Ай, Моська! знать, она сильна, Что лает на Слона!

Андрей Степанович Лычкин, второклассный лев; с рыжей бородкою, в модном полусюртуке; голова острижена под гребешок.

Артемий Захарьич Рылъский, человек сорока пяти лет; одет просто, но очень опрятно и с большим вкусом. Он много читал, много путешествовал и много видел. Он не кричит беспрестанно: «О Россия, мать героев!» — но не говорит также кстати и некстати: «Где нам! Что мы!..» Артемий Захарьич Рыльский не стоит на коленях пред Западом, однако ж и спиною к нему не оборачивается; он истинно любит науки, художества, словесность и вообще все прекрасное, какому бы народу оно ни принадлежало.

Ольга Николаевна Букашкина, дородная, шарообразная русская барыня с большими претензиями. Хотя ей не удалось побывать за границею, однако ж она поговаривает о Москве с большим пренебрежением, потому что была когда-то в Варшаве и сбирается ехать в Одессу.

Елена Дмитриевна Суховолъская, молодая женщина, бледная, худая, с прекрасными голубыми глазами, исполненными задумчивости и какой-то тихой… опять не знаю, как выразиться… грусти… нет!.. ей не о чем грустить. Ну, так и быть скажу: меланхолии — хотя это слово давно уже вышло из моды! Елена Дмитриевна очень любит погружаться в мир фантазии, смотреть на луну, сидеть под тенью плаксивой ивы и ронять свои слезы в прозрачные струи журчащего ручейка; одним словом, госпожа Суховольская живой анахронизм. Вероятно, это произошло оттого, что она воспитывалась в одном отдаленном уездном городе, где и до сих пор еще любят слезливых писателей осьмнадцатого столетия, восхищаются путешествием в полуденную Россию Измайлова и проливают горячие слезы, читая прекрасную повесть Клушина «Вертеровы чувствования, или Несчастный Маслов». Впрочем, госпожа Суховольская, руководимая своей наставницей Авдотьей Ивановной Сицкой, начинает понемногу привыкать к современной словесности. Она уже редко плачет, но зато часто содрогается и, хотя любит еще по старой привычке кроткие и грустные ощущения души чувствительной, однако ж слушает без отвращения эти несколько грязные, но не менее того гениальные описания житейских мерзостей и, читая «Парижские таинства» Ежена Сю, постигает всю поэзию неистовых страстей, буйного разврата и той разгульной жизни каторжных, пьяниц, разбойников и знатных людей, которые гуляют с ними по кабакам и дерутся на кулачки.
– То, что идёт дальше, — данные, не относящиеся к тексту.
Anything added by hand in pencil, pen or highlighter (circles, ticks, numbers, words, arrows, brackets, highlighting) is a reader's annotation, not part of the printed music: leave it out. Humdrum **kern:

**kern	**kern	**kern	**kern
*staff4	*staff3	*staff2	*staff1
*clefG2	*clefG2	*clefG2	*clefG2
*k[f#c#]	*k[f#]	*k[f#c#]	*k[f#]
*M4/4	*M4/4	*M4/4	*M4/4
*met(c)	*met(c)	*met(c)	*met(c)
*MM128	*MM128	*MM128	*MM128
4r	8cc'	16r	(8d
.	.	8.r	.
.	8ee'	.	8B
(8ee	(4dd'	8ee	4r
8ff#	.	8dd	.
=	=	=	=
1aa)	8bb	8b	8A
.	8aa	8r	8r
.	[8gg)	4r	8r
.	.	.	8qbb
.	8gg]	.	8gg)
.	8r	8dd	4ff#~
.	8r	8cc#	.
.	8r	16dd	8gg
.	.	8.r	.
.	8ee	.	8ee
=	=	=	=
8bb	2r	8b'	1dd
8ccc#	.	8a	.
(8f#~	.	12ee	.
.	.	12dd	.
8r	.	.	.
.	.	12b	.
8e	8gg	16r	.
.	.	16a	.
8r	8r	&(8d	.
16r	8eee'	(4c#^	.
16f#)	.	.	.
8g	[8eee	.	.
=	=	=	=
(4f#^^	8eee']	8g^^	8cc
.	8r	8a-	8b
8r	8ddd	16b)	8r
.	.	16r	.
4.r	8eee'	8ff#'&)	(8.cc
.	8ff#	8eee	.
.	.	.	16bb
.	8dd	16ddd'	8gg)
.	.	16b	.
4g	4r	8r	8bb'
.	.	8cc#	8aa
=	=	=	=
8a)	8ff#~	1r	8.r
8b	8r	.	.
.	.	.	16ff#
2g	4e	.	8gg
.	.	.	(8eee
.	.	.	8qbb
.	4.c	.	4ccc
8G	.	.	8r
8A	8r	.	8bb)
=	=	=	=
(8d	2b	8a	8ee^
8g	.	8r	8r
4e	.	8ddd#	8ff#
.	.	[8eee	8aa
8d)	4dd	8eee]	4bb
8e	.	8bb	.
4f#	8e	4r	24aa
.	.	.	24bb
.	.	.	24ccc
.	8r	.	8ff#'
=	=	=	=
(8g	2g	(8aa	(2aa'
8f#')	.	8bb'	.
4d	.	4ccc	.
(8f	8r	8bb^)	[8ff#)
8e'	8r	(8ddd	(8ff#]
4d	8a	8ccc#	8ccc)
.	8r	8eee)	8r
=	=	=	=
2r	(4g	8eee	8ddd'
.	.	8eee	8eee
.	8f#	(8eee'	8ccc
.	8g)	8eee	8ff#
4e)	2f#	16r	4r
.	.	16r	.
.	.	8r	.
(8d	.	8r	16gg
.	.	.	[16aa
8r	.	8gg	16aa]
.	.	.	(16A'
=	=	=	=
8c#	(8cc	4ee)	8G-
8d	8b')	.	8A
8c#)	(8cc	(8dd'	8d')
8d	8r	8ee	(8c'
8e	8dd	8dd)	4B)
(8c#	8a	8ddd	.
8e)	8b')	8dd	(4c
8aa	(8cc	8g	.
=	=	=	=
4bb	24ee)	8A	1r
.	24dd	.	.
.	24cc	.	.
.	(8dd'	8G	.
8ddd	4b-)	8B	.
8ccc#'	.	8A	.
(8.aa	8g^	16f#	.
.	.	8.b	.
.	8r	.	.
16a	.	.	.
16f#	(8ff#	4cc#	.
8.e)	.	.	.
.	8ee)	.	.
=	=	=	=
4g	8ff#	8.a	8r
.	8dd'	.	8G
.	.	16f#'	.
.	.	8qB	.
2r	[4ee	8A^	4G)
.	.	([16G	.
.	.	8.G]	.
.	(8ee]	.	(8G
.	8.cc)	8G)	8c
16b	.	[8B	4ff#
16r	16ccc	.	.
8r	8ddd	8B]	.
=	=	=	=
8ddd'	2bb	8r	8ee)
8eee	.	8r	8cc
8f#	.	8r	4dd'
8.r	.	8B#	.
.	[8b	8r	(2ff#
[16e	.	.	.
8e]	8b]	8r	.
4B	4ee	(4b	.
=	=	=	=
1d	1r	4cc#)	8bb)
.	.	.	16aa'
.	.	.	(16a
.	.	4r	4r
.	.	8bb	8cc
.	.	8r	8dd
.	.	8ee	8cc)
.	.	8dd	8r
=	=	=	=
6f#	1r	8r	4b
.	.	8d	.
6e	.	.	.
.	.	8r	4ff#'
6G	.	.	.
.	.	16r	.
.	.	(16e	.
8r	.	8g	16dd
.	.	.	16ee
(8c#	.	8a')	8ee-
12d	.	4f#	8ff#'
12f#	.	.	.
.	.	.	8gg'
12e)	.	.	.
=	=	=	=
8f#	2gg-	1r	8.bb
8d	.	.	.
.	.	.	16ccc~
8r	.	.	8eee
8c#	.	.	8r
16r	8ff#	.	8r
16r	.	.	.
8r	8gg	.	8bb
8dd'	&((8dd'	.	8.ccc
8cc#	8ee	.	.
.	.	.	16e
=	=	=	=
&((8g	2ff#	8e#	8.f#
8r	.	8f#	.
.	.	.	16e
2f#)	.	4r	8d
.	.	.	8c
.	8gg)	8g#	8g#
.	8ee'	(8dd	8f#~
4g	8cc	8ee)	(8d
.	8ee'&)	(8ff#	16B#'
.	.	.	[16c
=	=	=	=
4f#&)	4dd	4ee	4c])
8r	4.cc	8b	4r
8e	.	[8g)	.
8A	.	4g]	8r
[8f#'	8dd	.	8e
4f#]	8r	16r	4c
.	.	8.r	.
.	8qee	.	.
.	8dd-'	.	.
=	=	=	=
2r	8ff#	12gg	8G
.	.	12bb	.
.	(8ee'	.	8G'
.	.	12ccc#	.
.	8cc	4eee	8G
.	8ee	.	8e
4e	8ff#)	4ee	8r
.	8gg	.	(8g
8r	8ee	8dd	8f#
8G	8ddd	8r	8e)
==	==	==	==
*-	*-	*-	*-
Мадам Григри, француженка лет сорока. Она живет у Сицкой для компании и в то же время исполняет должность экономки.

Лица не говорящие

Три мыслителя. Старшему не более двадцати лет; одеты не очень красиво и даже с некоторым неряшеством. У одного волосы обстрижены в кружок, у другого подковкою, у третьего вовсе не обстрижены, но у всех троих одинаким образом плохо расчесаны и висят как ни попало. Взоры их важны, проницательны и мрачны.
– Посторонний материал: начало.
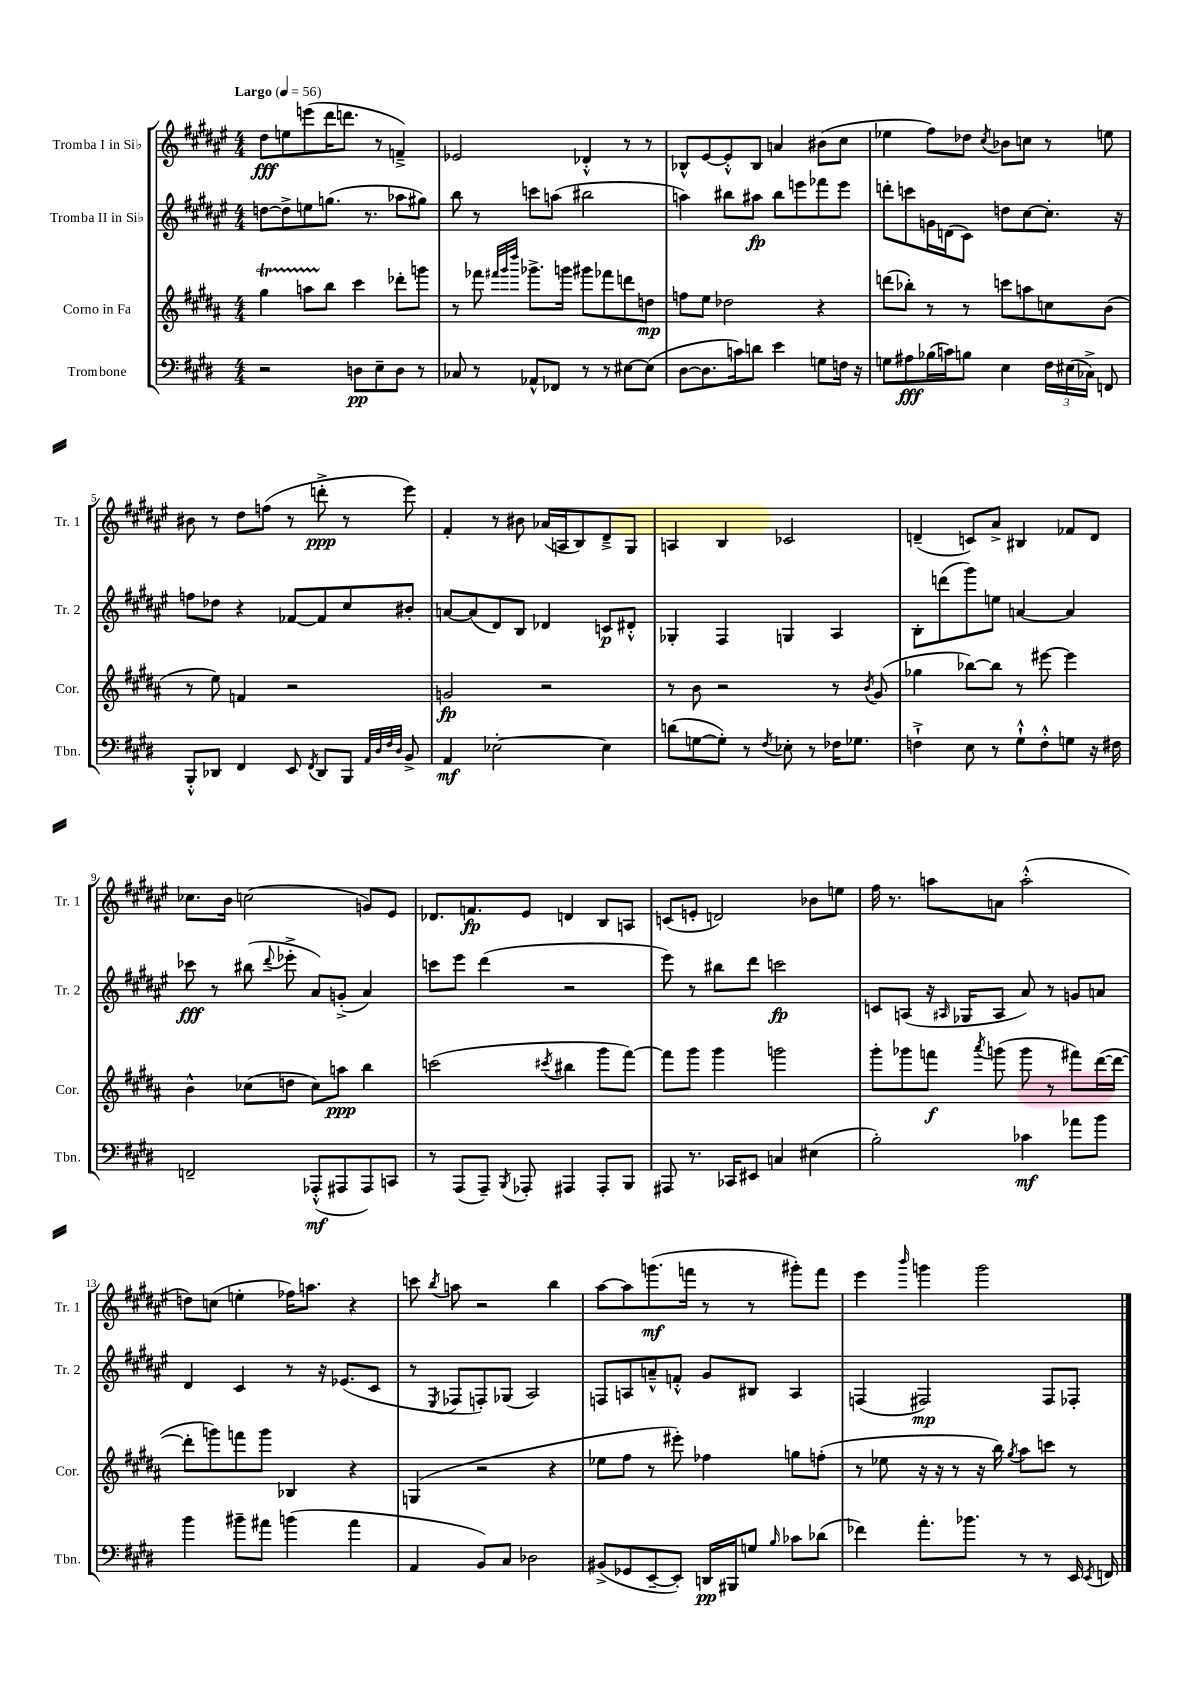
<<
\new StaffGroup <<
\new Staff = "s0" \with { instrumentName = "Tromba I in Sib" shortInstrumentName = "Tr. 1" } {
    \clef treble \key fis \major \numericTimeSignature \time 4/4 \tempo "Largo" 4 = 56
    \autoBeamOff dis''8[\fff e''8 e'''8( dis'''16 d'''8.] r8 f'4--->) |
    ees'2 des'4-.-^ r8 r8 |
    bes8[-^ eis'8~ eis'8-.-^ bes8] a'4 bis'8[( cis''8] |
    ees''4 fis''8[) des''8] \acciaccatura { cis''8 } bes'8[ c''8] r8 e''8 |
    bis'8 r8 dis''8[ f''8]( r8 d'''8-.->\ppp r8 eis'''8) |
    fis'4-. r8 bis'8 aes'16[( a16 b8) dis'8---> gis8] |
    a4 b4 ces'2 |
    d'4--( c'8[) ais'8]-> bis4 fes'8[ d'8] |
    ces''8.[ b'16] c''2( g'8[) eis'8] |
    des'8.[ f'8.\fp eis'8] d'4 b8[ a8] |
    c'8[( e'8]-. d'2) bes'8[ e''8] |
    fis''16 r8. a''8[ a'8] a''2-.-^( |
    d''8[) c''8]( e''4-. fes''16[) a''8.] r4 |
    c'''8 \acciaccatura { b''8 } a''8 r2 b''4 |
    ais''8[~ ais''8 g'''8.\mf( f'''16] r8 r8 gis'''8[-.) f'''8] |
    eis'''4 \grace { b'''16 } g'''4 g'''2 \bar "|." |
}
\new Staff = "s1" \with { instrumentName = "Tromba II in Sib" shortInstrumentName = "Tr. 2" } {
    \clef treble \key fis \major \numericTimeSignature \time 4/4
    \autoBeamOff d''8[~ d''8-> e''8 g''8.]( r8. aes''8[ gis''8]) |
    b''8 r8 c'''8[ a''8]( bis''2 |
    a''4) bis''8[ ais''8]\fp bis''8[ e'''8 fes'''8 e'''8] |
    d'''8[-. c'''8 g'16 d'16( cis'8]) d''8[ cis''8~ cis''8.]-. r16 |
    f''8[ des''8] r4 fes'8[~ fes'8 cis''8 bis'8]-. |
    a'8[~ a'8( dis'8) b8] des'4 c'8[\p dis'8]-.-^ |
    ges4-. fis4 g4 ais4 |
    b8[-. d'''8( gis'''8) e''8] a'4~ a'4 |
    ces'''8\fff r8 bis''8( \appoggiatura { dis'''8 } ees'''8-.-> ais'8[) g'8]-.->( ais'4) |
    c'''8[ eis'''8] dis'''4( r2 |
    eis'''8) r8 bis''8[ dis'''8] c'''2\fp |
    c'8[ a8]( r16 \grace { ais16 } ges16[ ais8] ais'8) r8 g'8[ a'8] |
    dis'4 cis'4 r8 r16 ees'8.[( cis'8] |
    r8 \acciaccatura { eis8 } fes8[ f8-.) ges8]( ais2) |
    f8[ a8 a'8---^ f'8]-.-^ gis'8[ bis8] a4 |
    f4( fis2\mp) fis8[ fes8]-. \bar "|." |
}
\new Staff = "s2" \with { instrumentName = "Corno in Fa" shortInstrumentName = "Cor." } {
    \clef treble \key b \major \numericTimeSignature \time 4/4
    \autoBeamOff gis''4\startTrillSpan a''8[ b''8]\stopTrillSpan cis'''4 des'''8[-. g'''8] |
    r8 fes'''8 \grace { fis'''32[ gis'''32 dis''''32] } ges'''8.[-> g'''16] gis'''8[ fes'''8 d'''8 d''8]\mp |
    f''8[ e''8] des''2 r4 |
    d'''8[( bes''8]-.) r8 r8 c'''8[ a''8 c''8 b'8]( |
    r8 e''8) f'4 r2 |
    g'2\fp r2 |
    r8 b'8 r2 r8 \acciaccatura { b'8 } gis'8( |
    ges''4 bes''8[~) bes''8] r8 eis'''8~ eis'''4 |
    b'4-^ ces''8[( d''8] ces''8[) a''8]\ppp b''4 |
    c'''2( \acciaccatura { cis'''8 } bis''4 gis'''8[ fis'''8]~) |
    fis'''8[ gis'''8] gis'''4 g'''2 |
    gis'''8[-. ges'''8 f'''8]\f \acciaccatura { ais'''8 } g'''8( g'''8 r8 fis'''8[) dis'''16~( dis'''16]~ |
    dis'''8[-. g'''8) f'''8 g'''8] bes4 r4 |
    g4( r2 r4 |
    ees''8[ fis''8] r8 eis'''8-.) fes''4 g''8[ f''8]-.( |
    r8 ees''8 r16 r16 r8 r16 b''16) \acciaccatura { gis''8 } ais''8[ c'''8] r8 \bar "|." |
}
\new Staff = "s3" \with { instrumentName = "Trombone" shortInstrumentName = "Tbn." } {
    \clef bass \key e \major \numericTimeSignature \time 4/4
    \autoBeamOff r2 d8[\pp e8-- d8] r8 |
    ces8 r8 aes,8[-^ fes,8] r8 r8 eis8[~ eis8]( |
    dis8[~ dis8. c'16) d'8] e'4 g8[ f16] r16 |
    g8[ ais8\fff bes16( c'16) b8] e4 \tuplet 3/2 { fis16[ eis16( ces16]->) } f,8 |
    b,,8[-.-^ des,8] fis,4 e,8 \acciaccatura { fis,8 } des,8[ b,,8] \grace { a,32[ dis32 fis32 dis32] } b,8-> |
    a,4\mf ees2~-. ees4 |
    d'8[( g8~ g8]-.) r8 \acciaccatura { fis8 } ees8-. r8 fes16[ ges8.] |
    f4-!-> e8 r8 gis8[-!-^ f8-.-^ g8] r16 fis16 |
    f,2-- aes,,8[-.-^\mf( ais,,8 ais,,8) c,8] |
    r8 a,,8[( a,,8]--) \acciaccatura { b,,8 } aes,,8-. ais,,4 ais,,8[-. b,,8] |
    ais,,8 r8. ces,16[ eis,8] c4 eis4( |
    b2-.) ces'4\mf aes'8[ b'8] |
    b'4 bis'8[-- ais'8] b'4( ais'4 |
    a,4 b,8[) cis8] des2 |
    bis,8[->( ges,8 e,8~-- e,8]-.) d,16[\pp bis,,16 g8] \grace { b16 } ces'8[ des'8]( |
    fes'4) a'8.[-. bes'8.] r8 r8 e,16 \acciaccatura { e,8 } f,16 \bar "|." |
}
>>
>>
Два гения в зародышах. Также молодые люди, только еще неопрятнее, более растрепанны и смотрят гораздо свирепее.

Две барышни. Одна — дочь Букашкиной, другая — меньшая сестра Суховольской; первая сочиняет по секрету французские стихи, вторая пишет втихомолку русской прозою. Первая написала уже до половины стихотворение «Mon reve»; вторая начала повесть «Сердце женщины». Обе они как начинающие писательницы довольно еще скромны и застенчивы.

Служанка госпожи Сицкой.

Слуги госпожи Сицкой.

Утро. Дамская уборная комната. Перед письменным столиком, в белой кисейной блузе и спальном чепце, сидит пожилая женщина; ей на лицо лет пятьдесят. Заметно, что некогда она была хороша собою: все черты лица ее правильны, но заклятый враг роз и лилий, это неумолимое время покрыло желтоватой бледностью ее щеки, провело на лбу морщины, превратило гибкий стан в дородную талию, густые шелковые локоны — в жесткие и редкие волосы и, что всего хуже, не оставило ей ни одного переднего зуба. Эта старая, увядшая и, страшно вымолвить, беззубая барыня — Авдотья Ивановна Сицкая. Перед нею стоит мадам Григри — женщина средних лет, в белом платье, голубом шелковом фартуке, в волосах и бархатной черной кокетке.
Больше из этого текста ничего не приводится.